I am, of course, offering a simplified version of history, but it sums up why I cannot agree that Mrs Thatcher’s policies ‘saved’ the country. It isn’t just the hard left who see things this way: I would hazard a guess that many industrialists of the old school would like to see more rounded industrial policies in the UK today.

I know that a long post like this will be boring for many, but Mrs Thatcher’s death made me reflect back on the above, and I found these publications interesting sources (albeit both written from a right of centre perspective).

http://www.mbs.ac.uk/about-mbs/news/_assets/pdf/paper g owen government business relations.pdf

http://www.bis.gov.uk/assets/BISCore/economics-and-statistics/docs/10-781-bis-economics-paper-06.pdf

Edited by citizen33
  • Like 1
Posted

Listening to one of these 'partygoers' being interviewed on the BBC; he feels that it's OK to celebrate her death because she invaded Iraq!

Morons.

Didn't watch this interview.

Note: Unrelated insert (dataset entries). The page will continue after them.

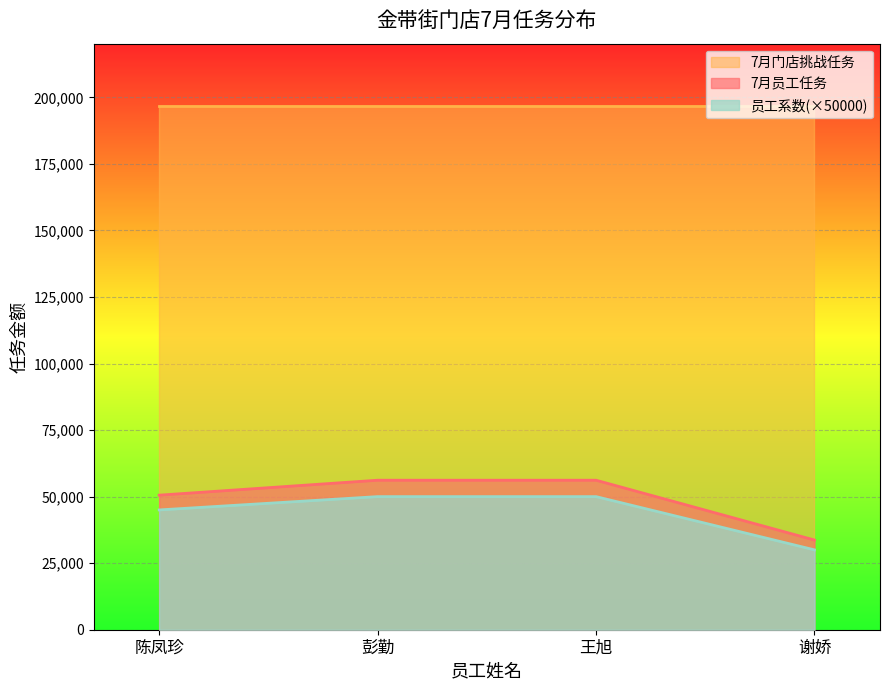

At which label is 员工系数 closest to 40000?

陈凤珍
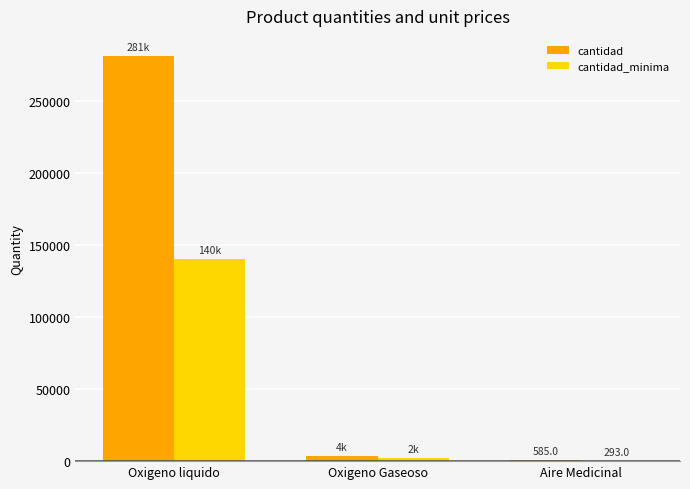

Which label corresponds to the largest value in the chart?

Oxigeno liquido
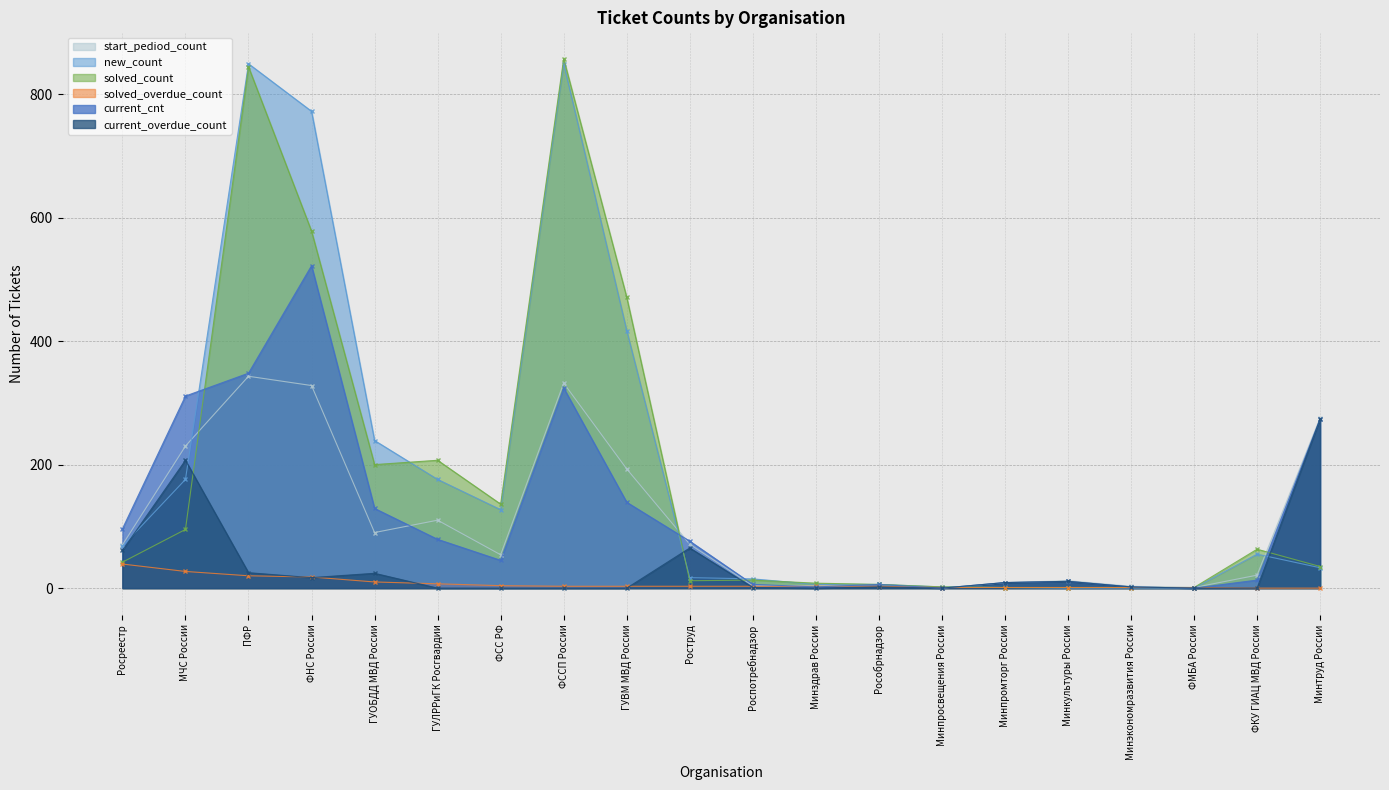

True or false: solved_overdue_count has more than 1 points higher than both neighbors.

False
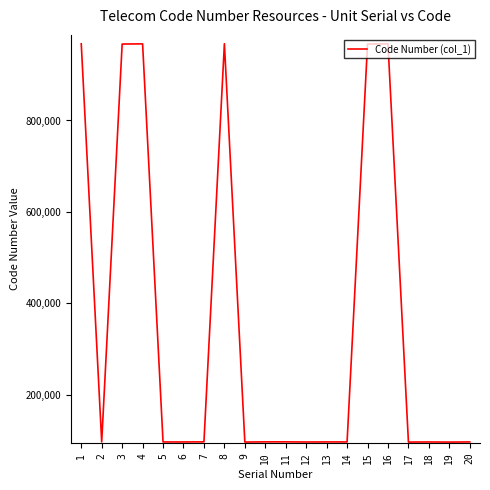

The value at 10 is 96527. True or false?

True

It's possible this person refered to the first Gulf War, in which case someone else would be exposed as moron. wink.png

Posted

That is true of every government since the war.

So, using your argument, no government has been popular because every government has had more people not voting for them than did vote for them.

As said, it is the nature of British politics and if it is your only 'proof' that her governments and the lady herself were as unpopular as you seem to be saying then you really are scraping the barrel of desperation!

I can't think of any other prime minister who died recently where there was so much vitriol heaped upon them with street parties and people dancing in the streets. She certainly divided opinion.